Increased risks of money laundering and terrorist financing require swift action

In its annual report for 2018 published recently, the Council of Europe body for the fight against money laundering and terrorist financing, MONEYVAL, calls on states to ensure that they have adopted appropriate measures to combat money laundering.


The effects of economic crime, organized crime and terrorism have continued in 2018 in Europe and other parts of the world. In the report, MONEYVAL President Elzbieta Frankow-Jaskiewicz stresses that, given the heightened risks, countries and territories in Europe and beyond need to take strong measures against money laundering and financing. terrorism.


The President cited a number of initiatives implemented by MONEYVAL in 2018 in response to several pressing issues. In particular, the knowledge and effectiveness of prosecutors and judges in the fight against money laundering, predicate offenses and the financing of terrorism should be strengthened, as should efforts to combat the associated financial flows. slavery, human trafficking and forced labor.

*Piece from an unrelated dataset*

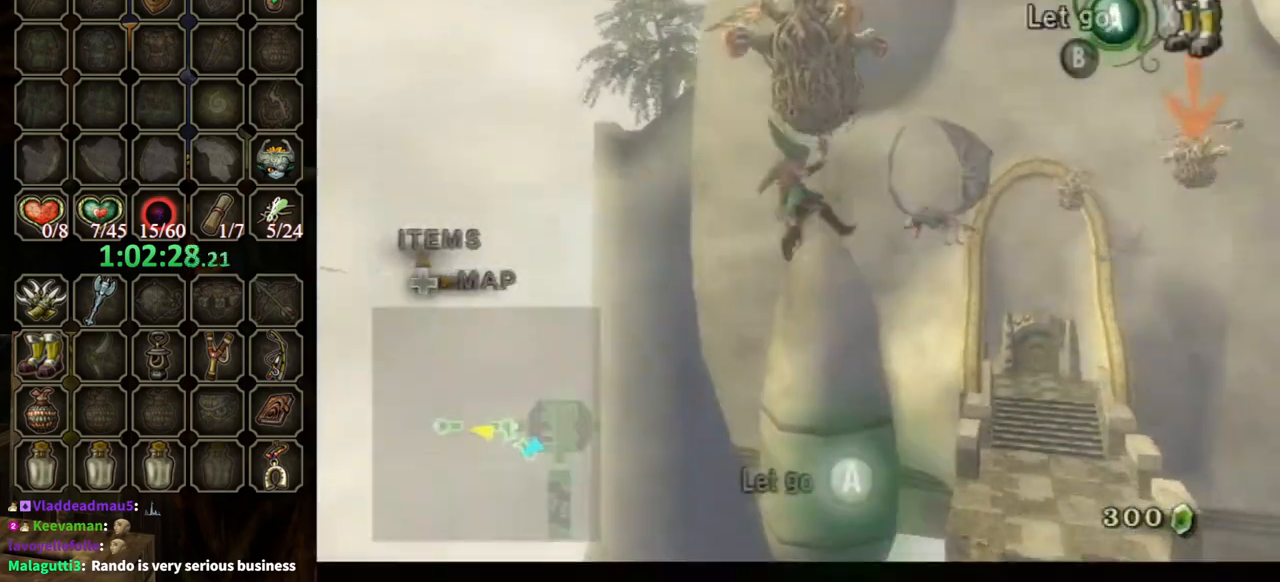
{"buttons": ["L1"], "left_stick": "center", "right_stick": "center", "events": [[467, "Y", "up"]]}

MONEYVAL also has the priority of tackling the damaging consequences of the so-called "de-risking" phenomenon, that is to say the practice of banks around the world, in recent years, to stop all commercial relations with foreign banks in order to avoid (rather than manage) the risks of money laundering or terrorist financing, with consequent worsening of these risks in some countries.


In 2018 MONEYVAL continued its role as an international player in the global network of anti-money laundering and counter-terrorist financing bodies led by the Financial Action Task Force (FATF). The Committee actively followed up 24 countries and territories by adopting mutual evaluation reports or monitoring reports.